Halloween can be dated back 2000 years to Celtic traditions from Ireland, UK and Northern France. In particular, it is believed to be an evolution of their festival “Samhain” which was celebrated on November 1st. This festival was one which marked their version of the New Year. A transition from the summer season to the winter one. This new season, winter, was associated with harsh living conditions, darkness and higher death rates. The Celts believed that the lines between the world of the living and the world of the dead became blurred on this night between the two seasons and that the dead could walk the earth of the living and wreak havoc, mainly by ruining crops. They believed that the Druids and Priests were able to make readings of the future on this night based on the events of the festival. People lit bonfires and dressed in costumes of spirits or wild animals, to ward off these lost souls who crossed over.
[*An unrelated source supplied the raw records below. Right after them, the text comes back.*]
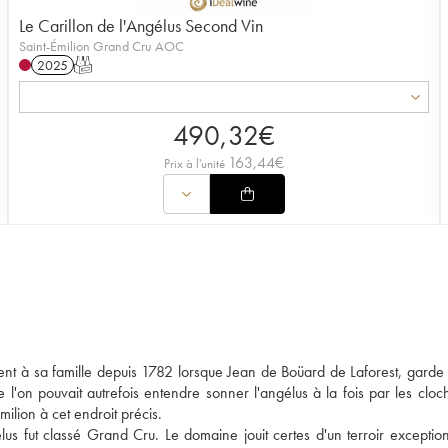
Le Carillon de l'Angélus Second Vin
Saint-Émilion Grand Cru AOC
2025
T
490,32
€
163,44
€
Prix à l'unité
nt à sa famille depuis 1782 lorsque Jean de Boüard de Laforest, garde
e l'on pouvait autrefois entendre sonner l'angélus à la fois par les cloc
ilion à cet endroit précis.
s fut classé Grand Cru. Le domaine jouit certes d'un terroir exceptio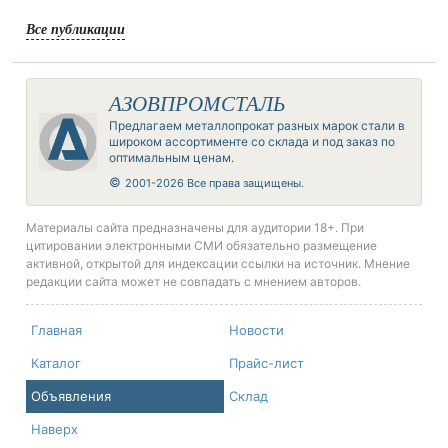
Все публикации
АЗОВПРОМСТАЛЬ
Предлагаем металлопрокат разных марок стали в
широком ассортименте со склада и под заказ по
оптимальным ценам.
©
2001-2026 Все права защищены.
Материалы сайта предназначены для аудитории 18+. При
цитировании электронными СМИ обязательно размещение
активной, открытой для индексации ссылки на источник. Мнение
редакции сайта может не совпадать с мнением авторов.
Главная
Новости
Каталог
Прайс-лист
Объявления
Склад
Наверх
The bonfires that were made were used for the people to make sacrifices to the Gods, usually consisting of crops and animals, in the hope they would grant them good fortune in the upcoming dark season and protect them from the dead that night.
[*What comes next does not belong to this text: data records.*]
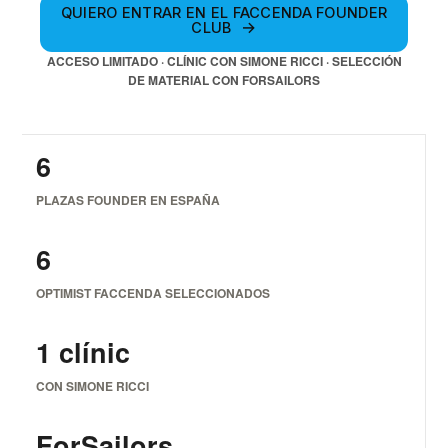
QUIERO ENTRAR EN EL FACCENDA FOUNDER
CLUB
ACCESO LIMITADO · CLÍNIC CON SIMONE RICCI · SELECCIÓN
DE MATERIAL CON FORSAILORS
6
PLAZAS FOUNDER EN ESPAÑA
6
OPTIMIST FACCENDA SELECCIONADOS
1 clínic
CON SIMONE RICCI
ForSailors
Once the Romans had invaded Britain and established their own beliefs in place of the old ones, the Samhain festival evolved. They combined it with the Roman custom of “Feralia”. This was a night where the Romans marked the passing of the dead. It’s also widely believed that it was the Romans who introduced the basis of “Bobbing for Apples”, as it is related to another winter ritual of honouring Pomona, the Goddess of Fruit and Trees whose symbol was an apple and this was entwined with the old Samhain festival celebrations.
Rise of Christianity
The rise of Christianity saw further evolution of the old Celtic traditions and they once more evolved to adapt to the new cultures. Around 1000 AD, Christian churches made November 2nd “All Saints Day”. At this time, Paganism and old customs were still relevant and so they were attempting to blend the rituals so people would be more likely to partake in them if they felt they had ties to the old ways. This meant that All Saints Day still incorporated bonfires and costumes of spirits, but now also devils, angels and Saints. All Saints Day was also called “All Hallows” and the night before that, the old Samhain night, became known as “All Hallows Eve”. Later to be called Halloween.
Modern Day Practise
It’s amazing to think that something as old as Samhain has survived to the 21st century, albeit adapted and evolved. With technology, science and knowledge, people’s beliefs have changed and the old rituals and beliefs of Gods and spirits are no longer as important in the celebration of Halloween. It has become a custom which is a nod to the old ways and beliefs, but is now more commercialised and fun. It celebrates the spooky and weird rather than fears them. Of course, some people still believe in the old Gods and so will celebrate it as it would have been in years gone by, but on the whole, it is a night of spooky based fun which has its roots firmly fixed on old beliefs and traditions. The exchange of sweets/candy is a throw back to the sacrifices made in order to not to be harassed by the spirits of the dead (the people in fancy dress trick or treating tricking). However you celebrate Halloween, if at all, be sure to have fun!